While neither Manley nor Tierney worked on Big Mouth, the former says broadcasters and indies need to “look at what processes they had in place and rigorously examine the way in which they work.”

The pair stress how seriously they have taken the welfare of contestants on the new Big Brother, with various codes of conduct and aftercare regimes in place that already apply to other ITV shows such as Love Island.

“Everyone used to know what Big Brother was but it’s been off air for five years so we wanted to make sure [contestants] understand what the show entails,” adds Manley. “Life in the house is really challenging – you are cut off from the outside world, your phone and the internet. It can be very boring at times and no one can predict what it will be like coming out of there.”

The British TV industry is “in a different place” since Brand allegedly committed some of his acts, Tierney says, and “duty of care and welfare of contributors is now as important as any other element of the show.”

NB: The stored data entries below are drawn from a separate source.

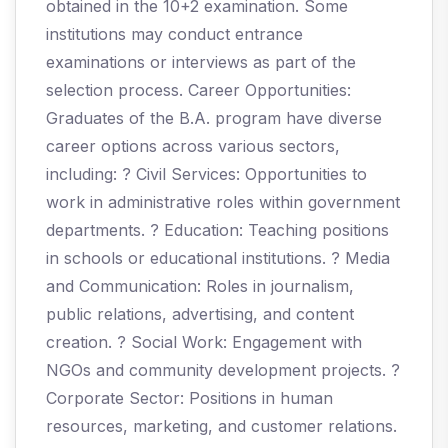
obtained in the 10+2 examination. Some
institutions may conduct entrance
examinations or interviews as part of the
selection process. Career Opportunities:
Graduates of the B.A. program have diverse
career options across various sectors,
including: ? Civil Services: Opportunities to
work in administrative roles within government
departments. ? Education: Teaching positions
in schools or educational institutions. ? Media
and Communication: Roles in journalism,
public relations, advertising, and content
creation. ? Social Work: Engagement with
NGOs and community development projects. ?
Corporate Sector: Positions in human
resources, marketing, and customer relations.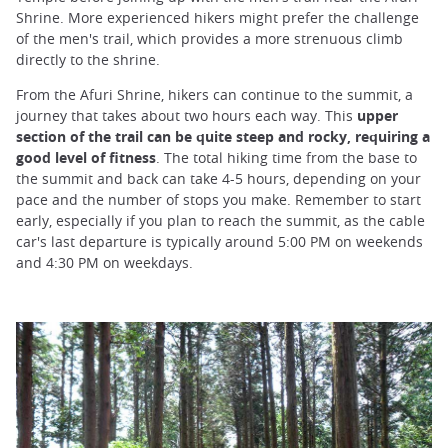
Shrine. More experienced hikers might prefer the challenge
of the men's trail, which provides a more strenuous climb
directly to the shrine.
From the Afuri Shrine, hikers can continue to the summit, a
journey that takes about two hours each way. This
upper
section of the trail can be quite steep and rocky, requiring a
good level of fitness
. The total hiking time from the base to
the summit and back can take 4-5 hours, depending on your
pace and the number of stops you make. Remember to start
early, especially if you plan to reach the summit, as the cable
car's last departure is typically around 5:00 PM on weekends
and 4:30 PM on weekdays.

The pressure is on for Tierney, whose boss Paul Mortimer told the Edinburgh TV Festival “this is just the start so watch this space” as he unveiled a second season prior to the first’s launch.

ITV isn’t targeting a specific rating as a measure of success but will be closely examining the degree to which Big Brother “makes a noise,” Tierney says.

“You don’t stand up a show like Big Brother with the thought that you might do a series, see how it goes and then maybe not do another,” he concludes.

“Hopefully on launch night people will look at the show and say ‘OK they are not messing around here’.”